Loke was discussing all this with a friend who decided to drop a line to Toronto lawyer Clayton Ruby. Ruby called Loke and asked him to come onboard as the plaintiff in a lawsuit that is slated to begin December 1. “We had this long discussion,” says Loke, “about what the Charter of Rights and Freedoms is for.” They also talked about the stakes for this case: “I think Canada needs a diverse set of lawyers interpreting our country’s constitution.”
Trinity Western University may not be bound by the Charter (indeed, since 1990’s McKinney v. University of Guelph, universities generally aren’t), but governments certainly are — which is why Ruby filed his case not against the university but against Advanced Education Minister Amrik Virk. “If we degrade and demean a couple hundred prospective law students,” says Ruby, “it makes all our lives that much meaner and more despicable.” Meanwhile, the law societies of Ontario and Nova Scotia have declared that, if the school does become a reality, they will not recognize TWU law grads in their provinces. (British Columbia has okayed the credentials.)
All this has Bob Kuhn, president of TWU, in the awkward position of claiming persecution under the Charter, too.
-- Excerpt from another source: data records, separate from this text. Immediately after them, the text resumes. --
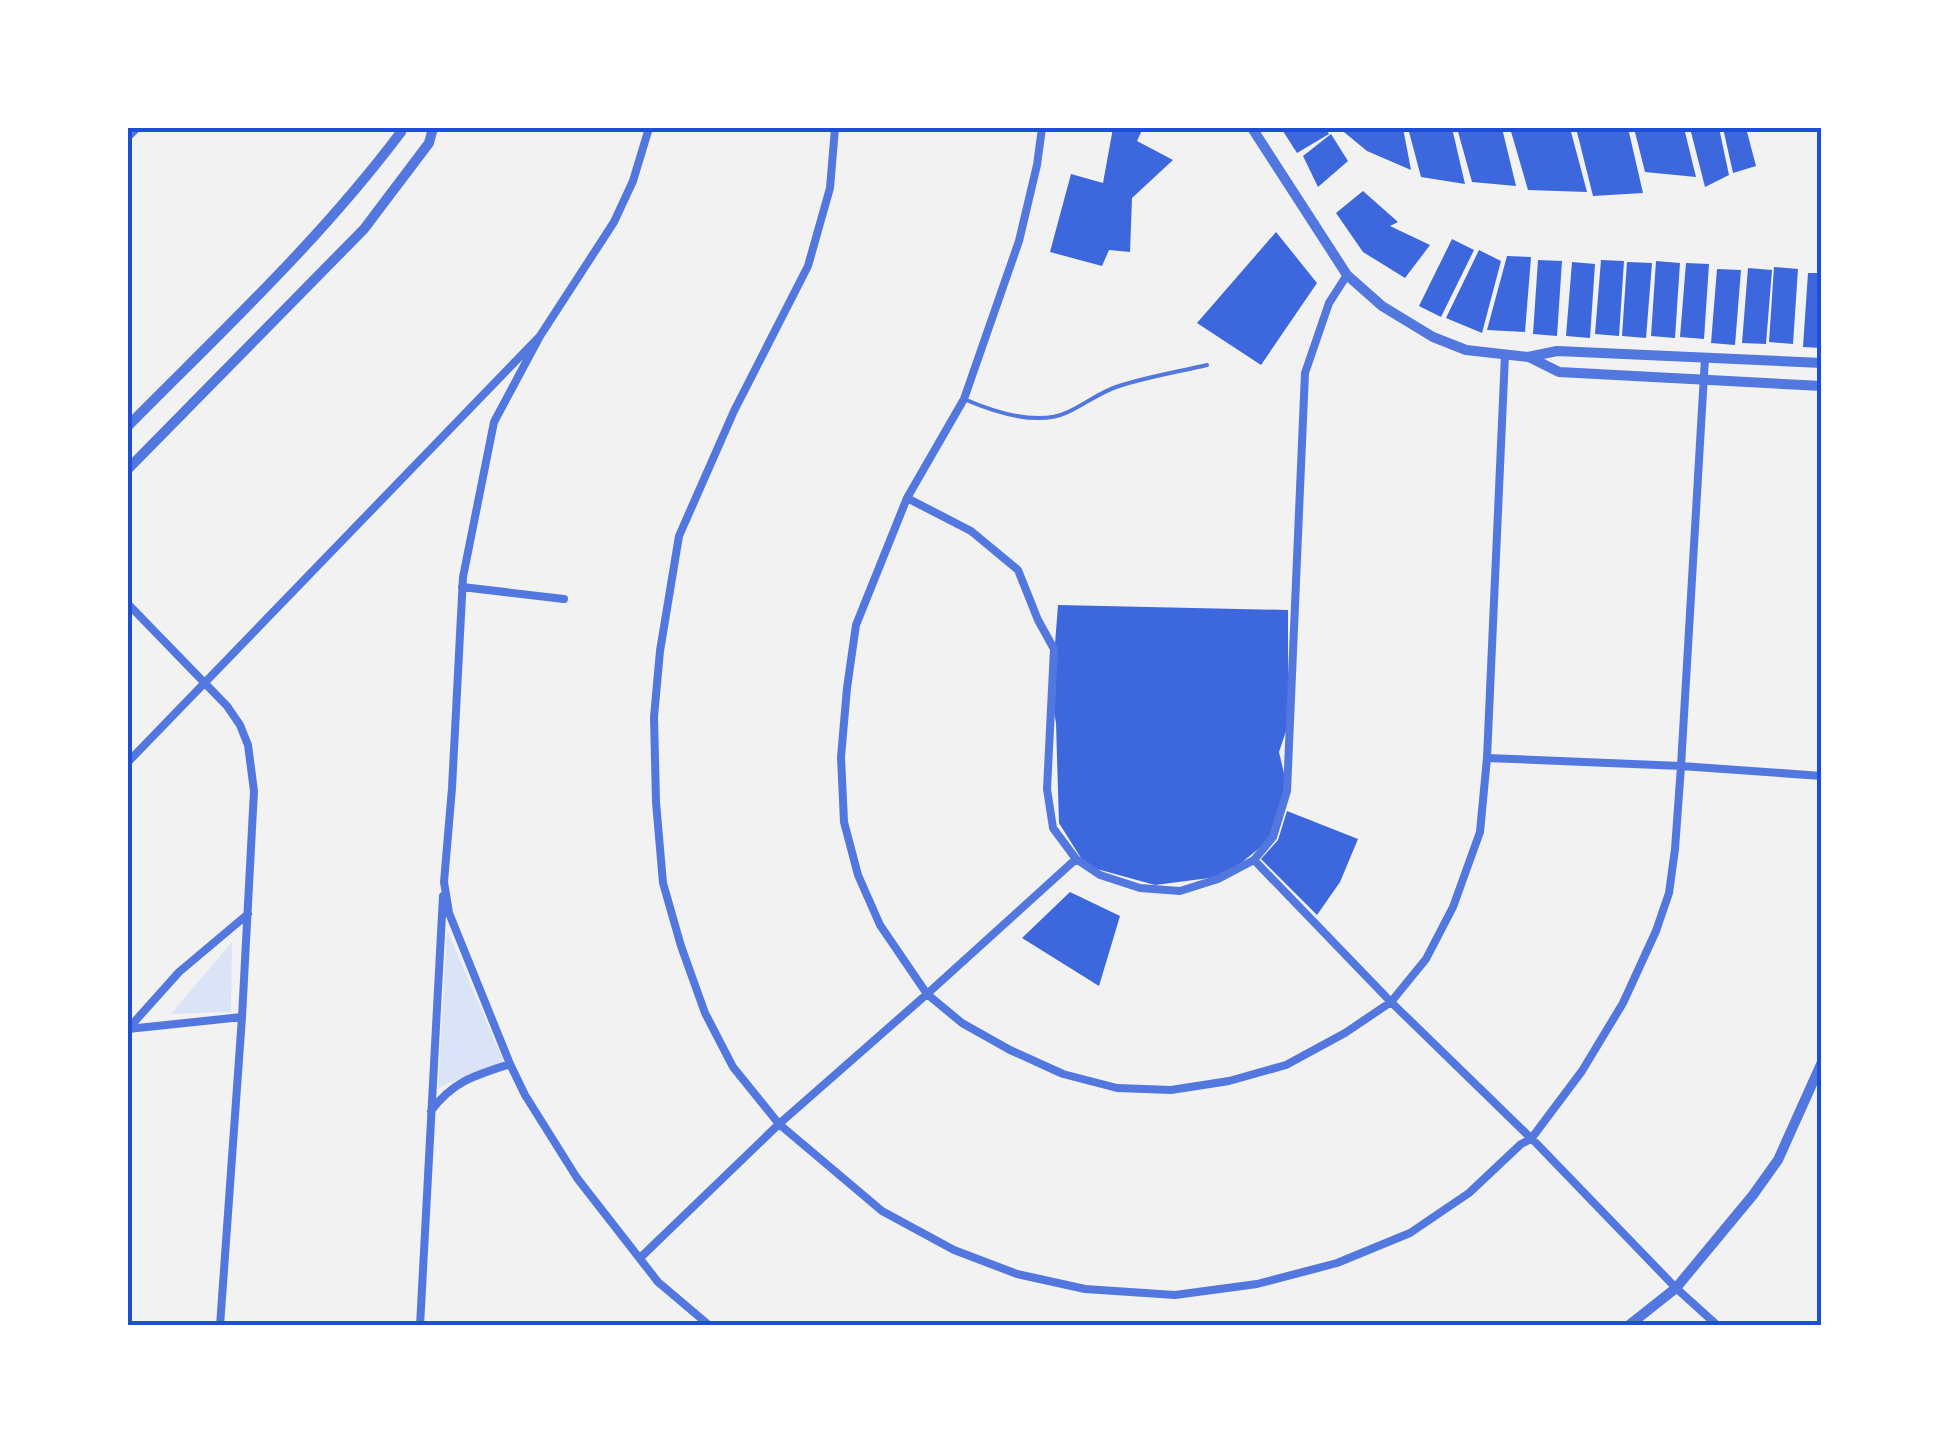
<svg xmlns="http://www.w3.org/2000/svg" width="1949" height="1453" font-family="Lato,sans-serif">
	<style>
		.green { fill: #dbe4f7 }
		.building { fill: #3d67dc }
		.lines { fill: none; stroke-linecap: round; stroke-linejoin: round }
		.service { stroke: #5277de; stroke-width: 4 }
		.minor { stroke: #5277de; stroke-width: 8 }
		.tertiary { stroke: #5277de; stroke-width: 10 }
		.neatline { fill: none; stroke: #1d4ed8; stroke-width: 4 }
	</style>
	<rect width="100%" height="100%" fill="#f2f2f2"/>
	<path class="green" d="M447 930 504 1062 475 1072 438 1088Z
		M232 942 231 1012 171 1014Z"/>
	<path class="building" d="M1113 128H1143L1137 141 1173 160 1132 198 1130 252 1109 250 1102 266 1050 252 1071 174 1103 183Z
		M1281 128H1325L1329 134 1297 153Z
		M1339 128H1403L1411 170 1367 151Z
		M1408 128H1452L1465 184 1421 177Z
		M1457 128H1502L1516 186 1472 182Z
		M1510 128H1570L1587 192 1528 190Z
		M1576 128H1628L1643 193 1593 196Z
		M1634 128H1684L1696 177 1645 172Z
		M1690 128H1719L1729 175 1705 187Z
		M1723 128H1746L1756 166 1733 173Z
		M1331 134 1348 161 1318 187 1303 156Z
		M1363 191 1398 222 1390 226 1430 245 1405 278 1363 252 1336 213Z
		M1276 232 1317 283 1261 365 1197 323Z
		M1452 239 1474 250 1441 317 1419 306Z
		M1479 250 1501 261 1482 333 1446 318Z
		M1507 256 1531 257 1525 332 1487 330Z
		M1538 260 1562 261 1557 336 1533 334Z
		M1601 260 1624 261 1619 336 1595 334Z
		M1656 261 1680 263 1675 338 1651 336Z
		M1572 262 1595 264 1590 338 1566 336Z
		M1627 262 1652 263 1646 338 1622 336Z
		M1686 263 1709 264 1704 339 1680 337Z
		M1774 267 1798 269 1793 344 1769 342Z
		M1748 268 1772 270 1766 344 1742 343Z
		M1717 269 1741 270 1735 345 1711 343Z
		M1808 273H1822V348L1803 347Z
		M1058 605 1288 610V725L1279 752 1287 786 1273 837 1225 876 1155 885 1086 866 1059 823 1056 723 1051 696Z
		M1287 811 1358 839 1340 882 1317 915 1261 859 1278 840Z
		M1070 892 1120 916 1099 986 1022 938Z"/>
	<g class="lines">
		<path class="service" d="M964 399C994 412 1037 427 1068 412 1085 404 1099 393 1116 387 1145 377 1177 372 1207 365"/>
		<path class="minor" d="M835 128 830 188 808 266 734 411 679 536 660 651 654 717 656 802 663 883 681 946 705 1013 733 1067 779 1124 882 1211 954 1250 1017 1274 1085 1289 1175 1295 1257 1284 1337 1263 1410 1233 1469 1193 1521 1144 1531 1139 1582 1071 1623 1003 1656 931 1669 893 1675 849 1681 766 1705 358
			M1042 128 1037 165 1019 241 964 399 907 498 856 625 847 688 841 757 844 822 858 875 880 925 927 994 962 1023 1010 1050 1063 1074 1117 1088 1171 1090 1229 1081 1286 1065 1345 1033 1391 1002 1426 959 1453 907 1480 832 1487 758 1505 355
			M128 137 137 128
			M540 336 494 422 463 577 452 788 444 882 449 913 510 1064 525 1095 577 1178 658 1282 710 1326
			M907 498 971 531 1018 570 1038 620 1054 649 1047 789 1053 828 1076 859 1100 875 1140 888 1180 891 1218 879 1254 860 1273 837 1287 791 1305 373 1329 303 1347 275
			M462 587 564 599
			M128 604 227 706 240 725 248 745 254 791 242 1017 220 1326
			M1487 758 1681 766 1822 776
			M128 762 540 336 614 222 633 181 649 128
			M1254 860 1391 1002 1537 1144 1676 1288 1718 1326
			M128 1029 179 972 248 914
			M128 1029 242 1017
			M431 1111C453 1081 476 1075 510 1064
			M640 1258 779 1124 927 994 1076 859
			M420 1326 443 896"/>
		<path class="tertiary" d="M1252 128 1347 275 1382 306 1433 337 1466 350 1528 357 1557 351 1822 363
			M1529 357 1559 372 1822 386
			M128 426C222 331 320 240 401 132L402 128
			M128 469 364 229 429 143 433 128
			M1628 1326 1676 1288 1753 1195 1778 1160 1822 1062"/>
	</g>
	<rect width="1949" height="1453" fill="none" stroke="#ffffff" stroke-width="260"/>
	<rect x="130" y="130" width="1689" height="1193" class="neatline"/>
</svg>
His school’s religious freedom, protected under Section 2, is being impinged upon. He considers these new cases moot anyway, as all this was settled in 2001: the courts ruled in favour of TWU when B.C.’s college of teachers tried to bar it from creating a teacher-training program. Kuhn believes his school has been granted permission to differentiate itself from other schools: “Some of the best law schools in the country were founded by faith-based institutions, so to say we shouldn’t have a hand in this is to defy history and to defy logic. Some would argue religious institutions have no place in Canada, but in a pluralistic society we are entitled to have a place.”
Loke also knows something about persecution. He was kicked out of his home after he came out. Members of his hockey team let him sleep on their couches until he got on his feet. “But today it’s better,” he says. “I have a great relationship with my parents. They just needed time. They never had a chance to understand, after all, because they lived in a world where they didn’t know anyone who was gay.”